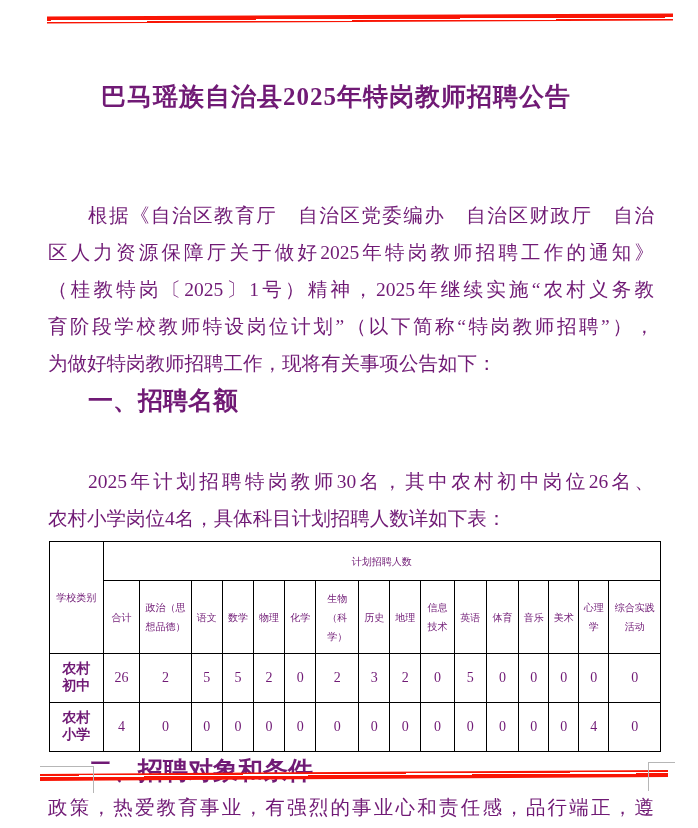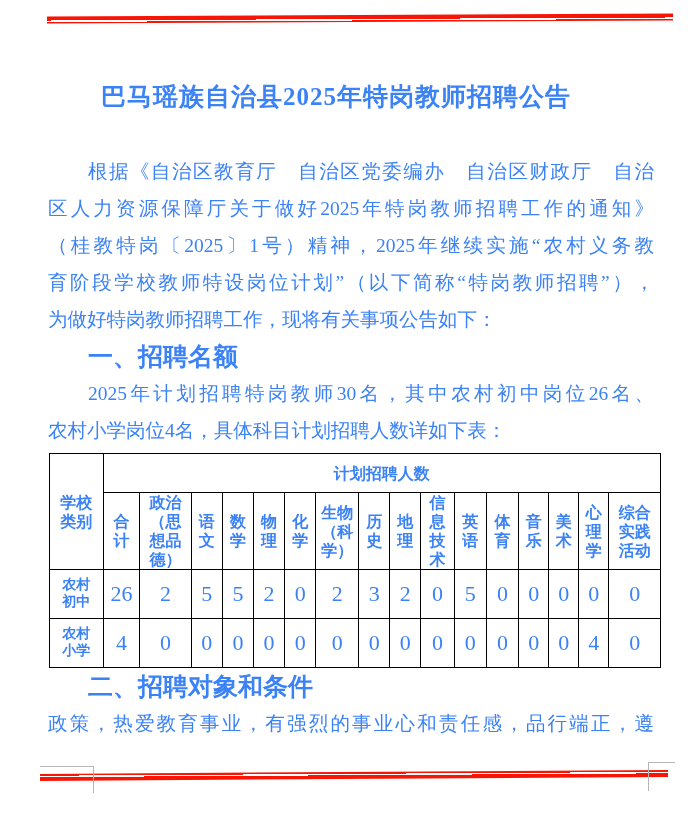--- a/index.html
+++ b/index.html
@@ -5,7 +5,7 @@
   html,body{margin:0;padding:0;background:#ffffff;}
   .page{
     position:relative;width:698px;height:828px;background:#ffffff;
-    overflow:hidden;color:#3b82f6;
+    overflow:hidden;color:#701a75;
     font-family:"Liberation Serif","DejaVu Serif",serif;
   }
   

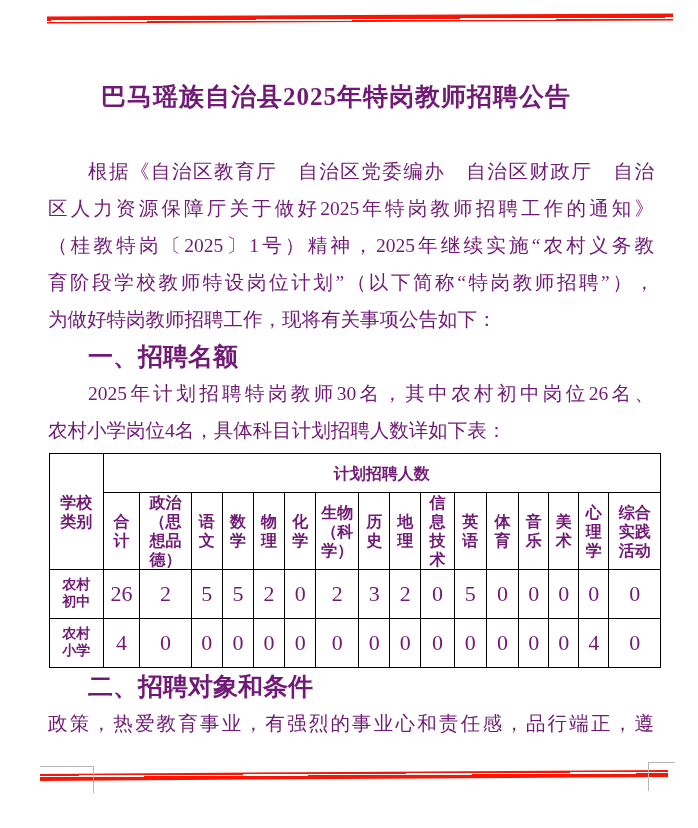--- a/index.html
+++ b/index.html
@@ -35,7 +35,7 @@
     text-align:justify;text-align-last:justify;
   }
   .line.el{text-align-last:left;}
-  .line.ind{text-indent:40px;}
+  .line.ind{text-indent:40px;margin-top:44px;}
   .hline{
     font-size:25px;line-height:37px;font-weight:bold;
     font-family:"Liberation Sans","DejaVu Sans",sans-serif;

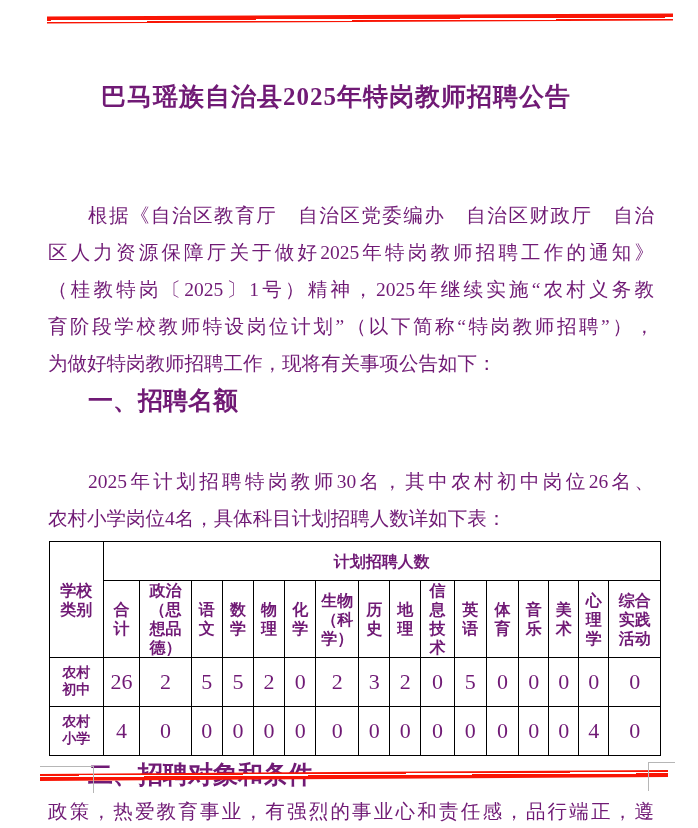--- a/index.html
+++ b/index.html
@@ -52,7 +52,7 @@
   }
   .sched th{
     font-family:"Liberation Sans","DejaVu Sans",sans-serif;
-    font-weight:bold;font-size:16px;line-height:19px;
+    font-weight:normal;font-size:10px;line-height:19px;
   }
   .sched th.group{height:38px;}
   .sched tr.subjects th{height:72px;}

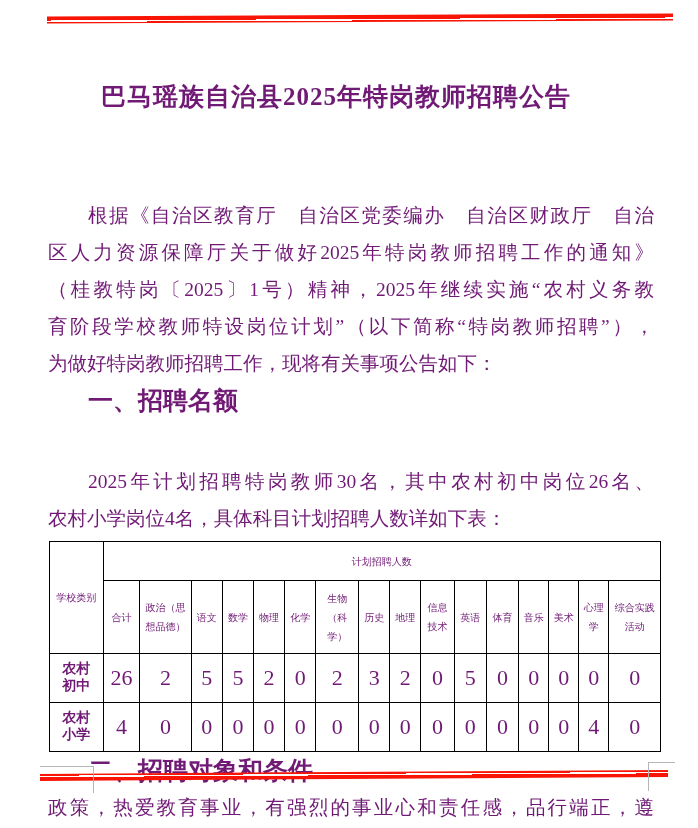--- a/index.html
+++ b/index.html
@@ -56,7 +56,7 @@
   }
   .sched th.group{height:38px;}
   .sched tr.subjects th{height:72px;}
-  .sched td{height:48px;font-size:22px;}
+  .sched td{height:48px;font-size:14px;}
   .sched td.rowlabel{
     font-family:Liberation Mono, monospace;
     font-weight:bold;font-size:14px;line-height:17px;padding:0 6px;

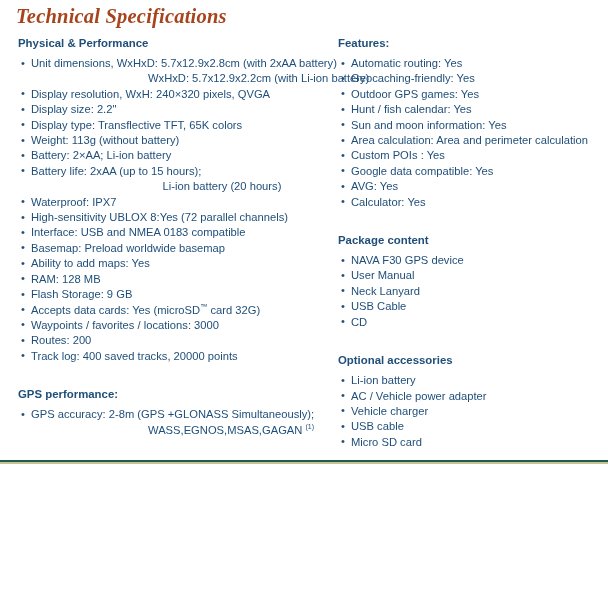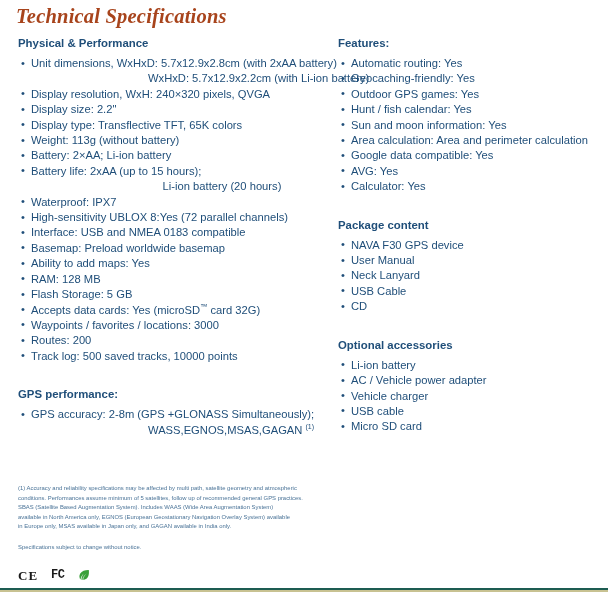--- a/index.html
+++ b/index.html
@@ -10,7 +10,7 @@
   .page {
     position: relative;
     width: 608px;
-    height: 592px;
+    height: 464px;
     background: #ffffff;
     overflow: hidden;
     font-family: "Liberation Sans", sans-serif;

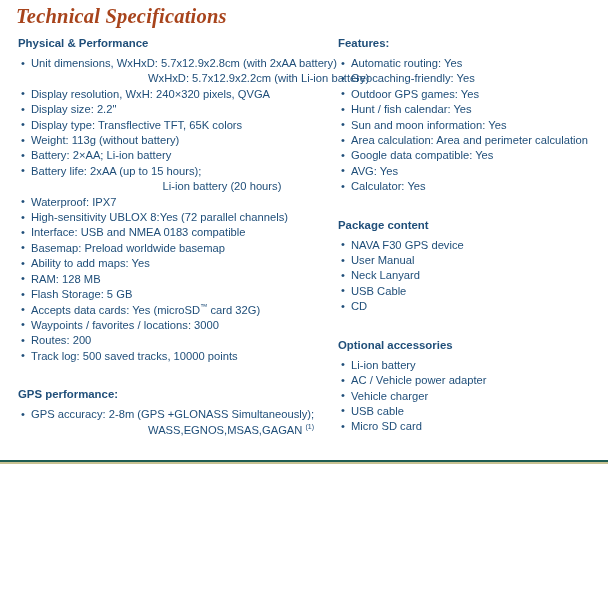--- a/index.html
+++ b/index.html
@@ -195,6 +195,7 @@
         <li class="bulleted">Hunt / fish calendar:  Yes</li>
         <li class="bulleted">Sun and moon information:  Yes</li>
         <li class="bulleted">Area calculation:  Area and perimeter calculation</li>
+        <li class="bulleted">Custom POIs :  Yes</li>
         <li class="bulleted">Google data compatible: Yes</li>
         <li class="bulleted">AVG:  Yes</li>
         <li class="bulleted">Calculator:  Yes</li>

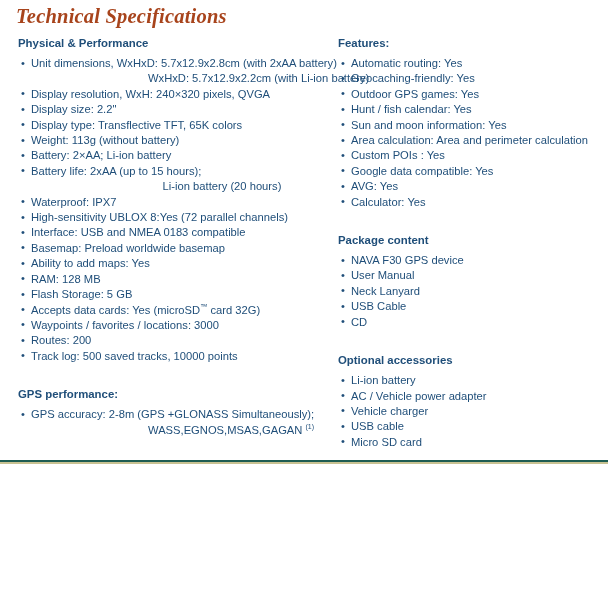--- a/index.html
+++ b/index.html
@@ -174,7 +174,7 @@
         <li class="bulleted">Basemap:   Preload worldwide basemap</li>
         <li class="bulleted">Ability to add maps:   Yes</li>
         <li class="bulleted">RAM:   128 MB</li>
-        <li class="bulleted">Flash Storage:   5 GB</li>
+        <li class="bulleted">Flash Storage:   9 GB</li>
         <li class="bulleted">Accepts data cards:   Yes (microSD<sup class="tm">™</sup> card 32G)</li>
         <li class="bulleted">Waypoints / favorites / locations:  3000</li>
         <li class="bulleted">Routes:  200</li>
****
What is being asked:
Leave the pictures aside and give the records above back word for word.

Output below:
--- a/index.html
+++ b/index.html
@@ -5,7 +5,7 @@
   html,body{margin:0;padding:0;background:#ffffff;}
   .page{
     position:relative;width:698px;height:828px;background:#ffffff;
-    overflow:hidden;color:#3b82f6;
+    overflow:hidden;color:#701a75;
     font-family:"Liberation Serif","DejaVu Serif",serif;
   }
   

--- a/index.html
+++ b/index.html
@@ -35,7 +35,7 @@
     text-align:justify;text-align-last:justify;
   }
   .line.el{text-align-last:left;}
-  .line.ind{text-indent:40px;}
+  .line.ind{text-indent:40px;margin-top:44px;}
   .hline{
     font-size:25px;line-height:37px;font-weight:bold;
     font-family:"Liberation Sans","DejaVu Sans",sans-serif;

--- a/index.html
+++ b/index.html
@@ -52,7 +52,7 @@
   }
   .sched th{
     font-family:"Liberation Sans","DejaVu Sans",sans-serif;
-    font-weight:bold;font-size:16px;line-height:19px;
+    font-weight:normal;font-size:10px;line-height:19px;
   }
   .sched th.group{height:38px;}
   .sched tr.subjects th{height:72px;}

--- a/index.html
+++ b/index.html
@@ -56,7 +56,7 @@
   }
   .sched th.group{height:38px;}
   .sched tr.subjects th{height:72px;}
-  .sched td{height:48px;font-size:22px;}
+  .sched td{height:48px;font-size:14px;}
   .sched td.rowlabel{
     font-family:Liberation Mono, monospace;
     font-weight:bold;font-size:14px;line-height:17px;padding:0 6px;

--- a/index.html
+++ b/index.html
@@ -10,7 +10,7 @@
   .page {
     position: relative;
     width: 608px;
-    height: 592px;
+    height: 464px;
     background: #ffffff;
     overflow: hidden;
     font-family: "Liberation Sans", sans-serif;

--- a/index.html
+++ b/index.html
@@ -195,6 +195,7 @@
         <li class="bulleted">Hunt / fish calendar:  Yes</li>
         <li class="bulleted">Sun and moon information:  Yes</li>
         <li class="bulleted">Area calculation:  Area and perimeter calculation</li>
+        <li class="bulleted">Custom POIs :  Yes</li>
         <li class="bulleted">Google data compatible: Yes</li>
         <li class="bulleted">AVG:  Yes</li>
         <li class="bulleted">Calculator:  Yes</li>

--- a/index.html
+++ b/index.html
@@ -174,7 +174,7 @@
         <li class="bulleted">Basemap:   Preload worldwide basemap</li>
         <li class="bulleted">Ability to add maps:   Yes</li>
         <li class="bulleted">RAM:   128 MB</li>
-        <li class="bulleted">Flash Storage:   5 GB</li>
+        <li class="bulleted">Flash Storage:   9 GB</li>
         <li class="bulleted">Accepts data cards:   Yes (microSD<sup class="tm">™</sup> card 32G)</li>
         <li class="bulleted">Waypoints / favorites / locations:  3000</li>
         <li class="bulleted">Routes:  200</li>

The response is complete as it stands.